◆ **Exercise description**
From the records below, print exactly the lines starting at the one containing "left ear: (180, 166)" and ending at the one containing "right elbow: (217, 185)", ends included, and nothing else.

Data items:
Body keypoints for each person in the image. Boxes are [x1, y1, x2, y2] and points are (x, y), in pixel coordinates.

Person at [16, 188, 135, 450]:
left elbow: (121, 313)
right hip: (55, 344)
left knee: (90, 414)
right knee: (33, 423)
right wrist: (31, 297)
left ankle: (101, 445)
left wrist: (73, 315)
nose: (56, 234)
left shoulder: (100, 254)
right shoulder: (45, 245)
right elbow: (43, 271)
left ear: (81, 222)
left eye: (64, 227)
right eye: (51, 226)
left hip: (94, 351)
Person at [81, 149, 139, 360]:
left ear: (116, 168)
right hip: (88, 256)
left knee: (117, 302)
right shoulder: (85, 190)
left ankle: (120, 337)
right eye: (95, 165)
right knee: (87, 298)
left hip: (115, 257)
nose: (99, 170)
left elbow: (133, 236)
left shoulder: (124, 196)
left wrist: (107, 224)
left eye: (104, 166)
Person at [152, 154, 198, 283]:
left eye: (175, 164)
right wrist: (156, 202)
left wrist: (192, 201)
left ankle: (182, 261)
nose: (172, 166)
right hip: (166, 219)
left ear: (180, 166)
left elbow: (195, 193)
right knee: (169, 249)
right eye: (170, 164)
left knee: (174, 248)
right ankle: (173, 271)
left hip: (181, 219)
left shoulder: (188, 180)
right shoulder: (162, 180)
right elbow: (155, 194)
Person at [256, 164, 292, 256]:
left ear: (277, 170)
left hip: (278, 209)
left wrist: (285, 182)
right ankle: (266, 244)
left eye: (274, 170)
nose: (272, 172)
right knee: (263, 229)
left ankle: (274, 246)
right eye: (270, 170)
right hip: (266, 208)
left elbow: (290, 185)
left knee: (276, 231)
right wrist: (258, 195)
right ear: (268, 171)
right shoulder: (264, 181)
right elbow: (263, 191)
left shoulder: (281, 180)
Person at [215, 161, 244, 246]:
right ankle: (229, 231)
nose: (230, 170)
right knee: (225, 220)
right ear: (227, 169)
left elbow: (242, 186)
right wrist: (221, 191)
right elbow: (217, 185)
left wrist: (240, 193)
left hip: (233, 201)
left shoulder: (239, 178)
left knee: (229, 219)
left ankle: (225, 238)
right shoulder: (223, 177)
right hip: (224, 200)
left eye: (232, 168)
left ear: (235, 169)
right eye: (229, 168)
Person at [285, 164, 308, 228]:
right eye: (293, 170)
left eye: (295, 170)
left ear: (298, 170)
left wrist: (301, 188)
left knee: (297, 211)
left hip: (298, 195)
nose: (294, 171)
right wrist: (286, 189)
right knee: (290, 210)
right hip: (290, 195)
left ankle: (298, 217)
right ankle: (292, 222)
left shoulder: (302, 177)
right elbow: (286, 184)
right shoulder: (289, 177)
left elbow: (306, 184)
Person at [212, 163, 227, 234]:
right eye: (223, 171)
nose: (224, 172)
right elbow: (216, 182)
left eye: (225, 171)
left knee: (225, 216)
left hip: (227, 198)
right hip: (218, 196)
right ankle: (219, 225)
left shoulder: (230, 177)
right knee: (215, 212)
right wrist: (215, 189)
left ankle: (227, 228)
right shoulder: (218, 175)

...

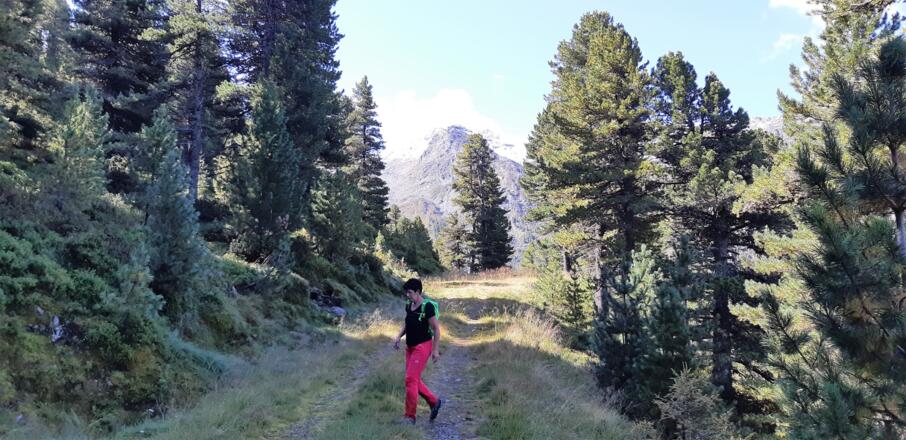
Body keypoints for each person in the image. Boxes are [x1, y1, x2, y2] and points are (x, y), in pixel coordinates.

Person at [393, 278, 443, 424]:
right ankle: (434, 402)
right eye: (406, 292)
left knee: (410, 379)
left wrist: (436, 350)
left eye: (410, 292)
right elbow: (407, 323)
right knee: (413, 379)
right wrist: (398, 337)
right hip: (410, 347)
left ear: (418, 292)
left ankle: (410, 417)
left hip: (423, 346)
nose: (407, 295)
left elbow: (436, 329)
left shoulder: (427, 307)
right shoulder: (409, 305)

◆ **Your solution**
left ear: (180, 166)
left elbow: (195, 193)
right knee: (169, 249)
right eye: (170, 164)
left knee: (174, 248)
right ankle: (173, 271)
left hip: (181, 219)
left shoulder: (188, 180)
right shoulder: (162, 180)
right elbow: (155, 194)
Person at [256, 164, 292, 256]:
left ear: (277, 170)
left hip: (278, 209)
left wrist: (285, 182)
right ankle: (266, 244)
left eye: (274, 170)
nose: (272, 172)
right knee: (263, 229)
left ankle: (274, 246)
right eye: (270, 170)
right hip: (266, 208)
left elbow: (290, 185)
left knee: (276, 231)
right wrist: (258, 195)
right ear: (268, 171)
right shoulder: (264, 181)
right elbow: (263, 191)
left shoulder: (281, 180)
Person at [215, 161, 244, 246]:
right ankle: (229, 231)
nose: (230, 170)
right knee: (225, 220)
right ear: (227, 169)
left elbow: (242, 186)
right wrist: (221, 191)
right elbow: (217, 185)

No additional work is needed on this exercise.